User story: As a searcher, I want words like Istanbul (common non-Turkish spelling) and İstanbul (Turkish spelling) to match when I search for one or the other.
Our custom analyzers that were unpacked generally use icu_normalizer instead of lowercase for lowercasing and other normalization. It converts İstanbul to i̇stanbul (normal English lowercase i with an extra vertical dot above—depending on your fonts, browser, and OS, the extra dot can be rendered above, next to, or invisibly on top of the regular dot on the i.) The character filter dotted_I_fix is used to fix this in analzyers converted as part of the unpacking project, but some older unpacked analyzers do not use it. The default analysis chain also uses icu_normalizer without dotted_I_fix.
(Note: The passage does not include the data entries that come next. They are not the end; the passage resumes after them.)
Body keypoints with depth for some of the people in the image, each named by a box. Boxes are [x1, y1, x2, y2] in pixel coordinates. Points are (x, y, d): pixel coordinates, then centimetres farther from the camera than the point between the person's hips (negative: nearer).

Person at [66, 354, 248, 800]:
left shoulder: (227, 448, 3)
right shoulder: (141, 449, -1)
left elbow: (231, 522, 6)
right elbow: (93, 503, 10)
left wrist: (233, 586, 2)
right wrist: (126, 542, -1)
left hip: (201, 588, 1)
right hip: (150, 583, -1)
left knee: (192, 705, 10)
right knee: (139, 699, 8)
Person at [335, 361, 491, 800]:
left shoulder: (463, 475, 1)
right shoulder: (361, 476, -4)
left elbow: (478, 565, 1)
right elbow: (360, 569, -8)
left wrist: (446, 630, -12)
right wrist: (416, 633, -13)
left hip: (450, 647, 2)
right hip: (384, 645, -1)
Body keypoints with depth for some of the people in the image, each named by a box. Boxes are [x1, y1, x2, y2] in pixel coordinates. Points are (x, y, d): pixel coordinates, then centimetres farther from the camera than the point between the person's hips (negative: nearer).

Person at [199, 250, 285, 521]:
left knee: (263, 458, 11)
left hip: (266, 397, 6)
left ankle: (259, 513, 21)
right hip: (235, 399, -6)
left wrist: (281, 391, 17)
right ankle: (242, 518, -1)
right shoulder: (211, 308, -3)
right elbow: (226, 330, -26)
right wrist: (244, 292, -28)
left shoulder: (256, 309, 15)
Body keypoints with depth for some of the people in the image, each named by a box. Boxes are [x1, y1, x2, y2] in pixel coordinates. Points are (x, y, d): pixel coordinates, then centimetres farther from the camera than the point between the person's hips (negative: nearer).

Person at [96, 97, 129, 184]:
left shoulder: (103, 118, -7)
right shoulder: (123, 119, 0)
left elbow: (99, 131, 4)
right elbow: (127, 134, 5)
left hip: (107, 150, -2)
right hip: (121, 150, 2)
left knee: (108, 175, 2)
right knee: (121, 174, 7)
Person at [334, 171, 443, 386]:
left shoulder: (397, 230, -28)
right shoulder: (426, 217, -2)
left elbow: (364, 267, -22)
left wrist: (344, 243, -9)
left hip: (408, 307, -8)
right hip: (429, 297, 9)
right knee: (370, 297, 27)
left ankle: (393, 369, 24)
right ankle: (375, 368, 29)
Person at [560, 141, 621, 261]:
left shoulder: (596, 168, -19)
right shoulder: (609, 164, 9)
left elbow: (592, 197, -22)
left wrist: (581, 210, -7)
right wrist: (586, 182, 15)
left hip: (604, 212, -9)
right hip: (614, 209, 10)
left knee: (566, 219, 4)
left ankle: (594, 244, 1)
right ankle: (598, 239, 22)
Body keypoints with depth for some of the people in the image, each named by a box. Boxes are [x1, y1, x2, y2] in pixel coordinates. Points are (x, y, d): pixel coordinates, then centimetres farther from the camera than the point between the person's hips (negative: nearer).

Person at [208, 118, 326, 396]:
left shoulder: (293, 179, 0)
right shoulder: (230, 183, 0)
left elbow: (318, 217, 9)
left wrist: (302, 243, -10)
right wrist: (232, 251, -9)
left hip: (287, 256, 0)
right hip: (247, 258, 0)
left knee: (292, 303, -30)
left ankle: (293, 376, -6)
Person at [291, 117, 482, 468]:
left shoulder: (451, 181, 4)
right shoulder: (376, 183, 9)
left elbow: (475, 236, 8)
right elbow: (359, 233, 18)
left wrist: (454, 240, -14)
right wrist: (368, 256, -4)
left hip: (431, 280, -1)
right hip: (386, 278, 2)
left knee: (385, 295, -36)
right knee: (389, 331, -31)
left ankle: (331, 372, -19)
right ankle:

There are a small number of languages (mostly Turkic, it looks like) that distinguish I/ı and İ/i, and they should probably not use dotted_I_fix and should use Turkish lowercasing (which is the same as lowercase except for the İ/i and I/ı pairs) before icu_normalizer, like Turkish does.
It might make sense to also see whether there is an appreciable difference in speed between using Turkish lowercasing and a simple character filter that maps İ/i and I/ı before letting icu_normalizer do the rest. (In the past, we just turned on the Turkish variant of lowercase because it existed and it was easy, even though icu_normalizer still has to run to handle all the more interesting basic normalization.)
Acceptance Criteria: Either dotted_I_fix or some form of İ/i and I/ı lowercasing is enabled everywhere icu_normalizer is enabled (with a few possible exceptions for language-specific analyzer components).